Ve bu sabah da odada kalan tepsiyi görüp gülümsedi Ekin. Bu güne kadar onunla böylesine ilgilenen biri olmamıştı. Aslında Ali' ye karşı bir mahcubiyet hissetse de, biraz şımarmak ona da iyi gelmişti. Sabaha kadar çalışmak zorunda kalan Ali onunla ilgilenirken sürekli gitmesini, zaten Ali' nin de yorgun olduğunu söyleyip durmuştu. Ama aslında oldukça isteksizdi. Ali' nin ilgisi hoşuna gidiyordu. Ve genç adam da Ekin rahatlayacak kadar gitmemişti.

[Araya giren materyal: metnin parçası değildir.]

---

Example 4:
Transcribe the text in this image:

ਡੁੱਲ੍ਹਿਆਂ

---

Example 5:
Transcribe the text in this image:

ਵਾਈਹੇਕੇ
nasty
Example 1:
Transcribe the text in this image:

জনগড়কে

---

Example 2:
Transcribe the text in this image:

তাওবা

Peçeteleri dağıtmadan toplayıp, tepsinin üzerine koydu. Yataktan ayaklarını çıkardığında aslında ılık olan hava hemen üşütmüştü onu. Hastalığının el verdiği kadar hızlı bir şekilde yere eğilip çoraplarını aldı. Ayaklarına geçirip ayağa kalktı. Üzerindeki pijamaları değiştirmek istiyordu. Birkaç gündür pijamalarla gezip duruyordu. Ve kıyafet alışverişi sırasında renkli pijamaların çok yakıştığını söyleyen Güney, her renkten ve hayvanın bulunduğu pijamalar almıştı ona. Ekin onları giydiğinde olduğundan oldukça küçük ve çocuksu gösteriyordu.

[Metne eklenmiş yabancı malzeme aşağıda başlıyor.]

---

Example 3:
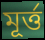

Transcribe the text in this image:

মূর্ত্ত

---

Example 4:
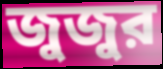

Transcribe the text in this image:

জুজুর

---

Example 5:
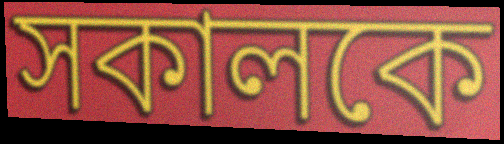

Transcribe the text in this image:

সকালকে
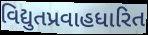
વિદ્યુતપ્રવાહધારિત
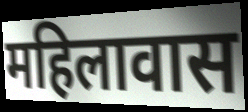
महिलावास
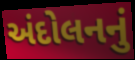
અંદોલનનું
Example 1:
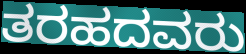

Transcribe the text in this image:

ತರಹದವರು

Odada bulunan küçük dolaba ilerleyip kapağı araladı. Gözüne kestirdiği birkaç parça giysiyi üzerine geçirip hızla odadan çıktı. Çünkü saat öğleye yakın bir zamanı gösteriyordu. Bunu kıyafetini giyerken duvardaki saate baktığında görmüştü. Ev halkı çoktan kalkmıştır diye düşündü. Elini yüzünü yıkarken bile o kadar hızlı hareket etmişti ki, birkaç defa düşecek gibi olmuştu. Merdivenlerden aşağı inerken evde yaşayan insanlardan birkaçına çarpmıştı. En son çarptığı kıza özür dileyip arkasını dönünce salonda oturan ev ahalisini gördü.

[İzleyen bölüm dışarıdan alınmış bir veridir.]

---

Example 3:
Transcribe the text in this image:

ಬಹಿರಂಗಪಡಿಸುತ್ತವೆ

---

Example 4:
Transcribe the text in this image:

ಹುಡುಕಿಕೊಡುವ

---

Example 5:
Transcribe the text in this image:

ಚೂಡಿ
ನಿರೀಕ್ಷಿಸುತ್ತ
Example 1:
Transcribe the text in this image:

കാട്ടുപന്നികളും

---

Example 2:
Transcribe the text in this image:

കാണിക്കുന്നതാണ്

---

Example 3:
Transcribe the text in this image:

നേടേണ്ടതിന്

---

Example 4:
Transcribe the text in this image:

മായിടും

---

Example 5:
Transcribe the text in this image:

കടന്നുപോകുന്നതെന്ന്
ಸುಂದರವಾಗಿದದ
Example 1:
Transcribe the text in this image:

Herkes buradaydı. Hava kötü olduğu için çiftlik işleriyle ilgilenemiyorlar, diye düşündü Ekin. Nefesini düzenleyip boş olan bir yer aradı. İlk önce Poyraz' ın yanına oturacaktı ama Emre bir anda kalkıp Poyraz' ın yanına oturunca tek boş kalan yere, Ali' nin yanına oturmak için yürümeye başladı. Ama sinirli bakıyordu. Ekin' e değil de Emre'ye. Umursamadan göz ucuyla kendisine bakan adama gülümsedi. Gerçekten onun yaptığı iyilikleri bir deftere yazacak olsa, hiç bitmeyecen o meşhur dolma kalemin bile mürekkebi biterdi.